Directive
Print every line of the data below verbatim, unchanged and in its original order.

Data section
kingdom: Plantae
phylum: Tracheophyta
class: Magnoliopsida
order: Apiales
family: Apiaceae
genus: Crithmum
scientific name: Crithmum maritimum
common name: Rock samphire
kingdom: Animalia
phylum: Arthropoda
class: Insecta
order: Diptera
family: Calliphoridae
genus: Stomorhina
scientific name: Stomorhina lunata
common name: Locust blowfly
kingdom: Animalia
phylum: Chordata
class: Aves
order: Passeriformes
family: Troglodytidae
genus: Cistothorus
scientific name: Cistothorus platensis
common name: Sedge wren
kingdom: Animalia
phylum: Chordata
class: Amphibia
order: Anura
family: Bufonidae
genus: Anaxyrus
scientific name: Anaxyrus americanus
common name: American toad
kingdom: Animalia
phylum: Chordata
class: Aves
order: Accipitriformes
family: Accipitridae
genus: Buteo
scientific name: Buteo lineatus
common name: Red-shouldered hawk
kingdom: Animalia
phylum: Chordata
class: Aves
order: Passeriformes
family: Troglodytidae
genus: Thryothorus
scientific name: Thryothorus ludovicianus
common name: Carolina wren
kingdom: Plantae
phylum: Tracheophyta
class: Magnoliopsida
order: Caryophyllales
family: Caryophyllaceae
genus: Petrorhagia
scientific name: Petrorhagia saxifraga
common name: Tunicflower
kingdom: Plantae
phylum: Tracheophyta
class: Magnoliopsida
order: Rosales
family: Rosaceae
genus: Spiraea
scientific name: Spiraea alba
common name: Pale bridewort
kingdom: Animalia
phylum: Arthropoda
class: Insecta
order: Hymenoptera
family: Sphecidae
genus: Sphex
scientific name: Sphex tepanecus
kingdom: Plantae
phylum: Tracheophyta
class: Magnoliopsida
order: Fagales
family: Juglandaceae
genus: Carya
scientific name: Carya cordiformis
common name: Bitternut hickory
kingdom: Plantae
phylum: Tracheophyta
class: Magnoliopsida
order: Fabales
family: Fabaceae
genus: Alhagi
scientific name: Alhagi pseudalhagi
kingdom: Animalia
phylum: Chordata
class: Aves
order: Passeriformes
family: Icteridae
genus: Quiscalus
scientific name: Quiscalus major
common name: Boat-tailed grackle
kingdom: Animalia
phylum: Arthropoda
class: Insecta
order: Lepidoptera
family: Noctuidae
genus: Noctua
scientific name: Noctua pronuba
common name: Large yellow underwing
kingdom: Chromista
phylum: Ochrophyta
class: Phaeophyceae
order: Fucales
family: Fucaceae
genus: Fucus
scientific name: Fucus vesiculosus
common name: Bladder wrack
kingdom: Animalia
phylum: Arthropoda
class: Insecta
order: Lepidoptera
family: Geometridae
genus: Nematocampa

Finished task
kingdom: Plantae
phylum: Tracheophyta
class: Magnoliopsida
order: Apiales
family: Apiaceae
genus: Crithmum
scientific name: Crithmum maritimum
common name: Rock samphire
kingdom: Animalia
phylum: Arthropoda
class: Insecta
order: Diptera
family: Calliphoridae
genus: Stomorhina
scientific name: Stomorhina lunata
common name: Locust blowfly
kingdom: Animalia
phylum: Chordata
class: Aves
order: Passeriformes
family: Troglodytidae
genus: Cistothorus
scientific name: Cistothorus platensis
common name: Sedge wren
kingdom: Animalia
phylum: Chordata
class: Amphibia
order: Anura
family: Bufonidae
genus: Anaxyrus
scientific name: Anaxyrus americanus
common name: American toad
kingdom: Animalia
phylum: Chordata
class: Aves
order: Accipitriformes
family: Accipitridae
genus: Buteo
scientific name: Buteo lineatus
common name: Red-shouldered hawk
kingdom: Animalia
phylum: Chordata
class: Aves
order: Passeriformes
family: Troglodytidae
genus: Thryothorus
scientific name: Thryothorus ludovicianus
common name: Carolina wren
kingdom: Plantae
phylum: Tracheophyta
class: Magnoliopsida
order: Caryophyllales
family: Caryophyllaceae
genus: Petrorhagia
scientific name: Petrorhagia saxifraga
common name: Tunicflower
kingdom: Plantae
phylum: Tracheophyta
class: Magnoliopsida
order: Rosales
family: Rosaceae
genus: Spiraea
scientific name: Spiraea alba
common name: Pale bridewort
kingdom: Animalia
phylum: Arthropoda
class: Insecta
order: Hymenoptera
family: Sphecidae
genus: Sphex
scientific name: Sphex tepanecus
kingdom: Plantae
phylum: Tracheophyta
class: Magnoliopsida
order: Fagales
family: Juglandaceae
genus: Carya
scientific name: Carya cordiformis
common name: Bitternut hickory
kingdom: Plantae
phylum: Tracheophyta
class: Magnoliopsida
order: Fabales
family: Fabaceae
genus: Alhagi
scientific name: Alhagi pseudalhagi
kingdom: Animalia
phylum: Chordata
class: Aves
order: Passeriformes
family: Icteridae
genus: Quiscalus
scientific name: Quiscalus major
common name: Boat-tailed grackle
kingdom: Animalia
phylum: Arthropoda
class: Insecta
order: Lepidoptera
family: Noctuidae
genus: Noctua
scientific name: Noctua pronuba
common name: Large yellow underwing
kingdom: Chromista
phylum: Ochrophyta
class: Phaeophyceae
order: Fucales
family: Fucaceae
genus: Fucus
scientific name: Fucus vesiculosus
common name: Bladder wrack
kingdom: Animalia
phylum: Arthropoda
class: Insecta
order: Lepidoptera
family: Geometridae
genus: Nematocampa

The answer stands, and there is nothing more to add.